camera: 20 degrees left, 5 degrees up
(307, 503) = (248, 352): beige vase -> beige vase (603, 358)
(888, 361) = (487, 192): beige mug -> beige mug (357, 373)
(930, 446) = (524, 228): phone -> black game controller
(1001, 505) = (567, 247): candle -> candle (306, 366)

==

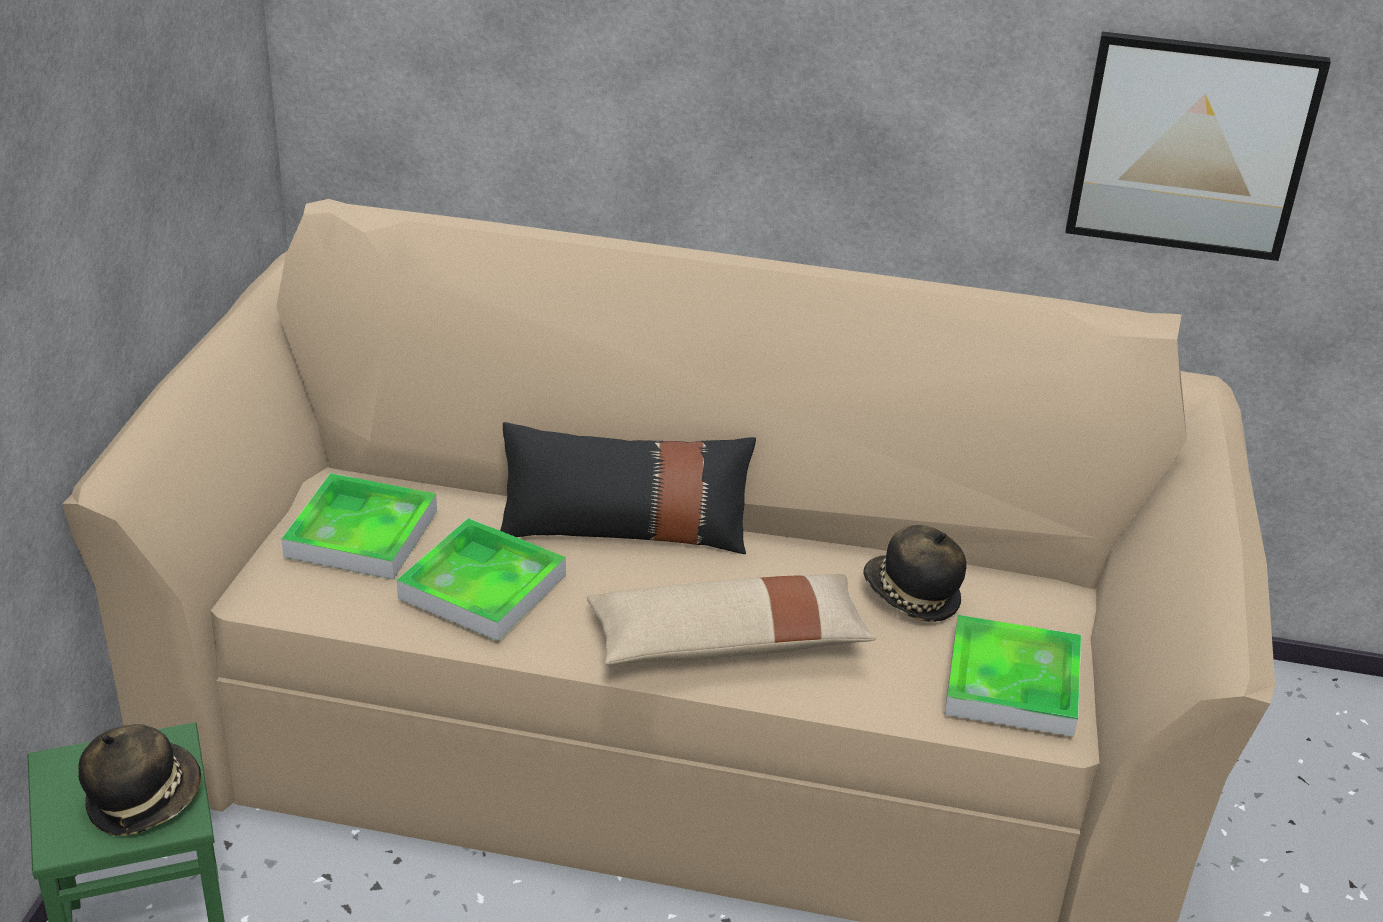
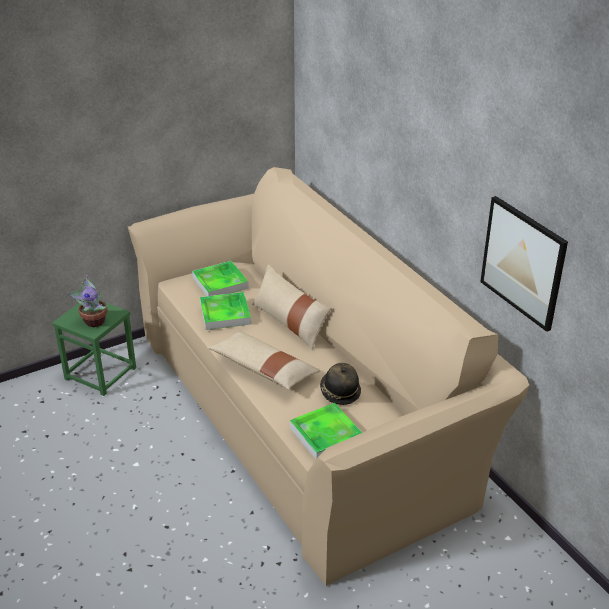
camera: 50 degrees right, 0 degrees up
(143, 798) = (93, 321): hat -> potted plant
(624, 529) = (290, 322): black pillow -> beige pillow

---

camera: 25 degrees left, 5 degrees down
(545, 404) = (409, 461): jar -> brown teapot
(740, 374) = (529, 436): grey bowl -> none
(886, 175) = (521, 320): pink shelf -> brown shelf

**What to work on:**
Copy out all lines of the material containing the word "degrees".

**Exercise result:**
camera: 20 degrees left, 5 degrees up
camera: 50 degrees right, 0 degrees up
camera: 25 degrees left, 5 degrees down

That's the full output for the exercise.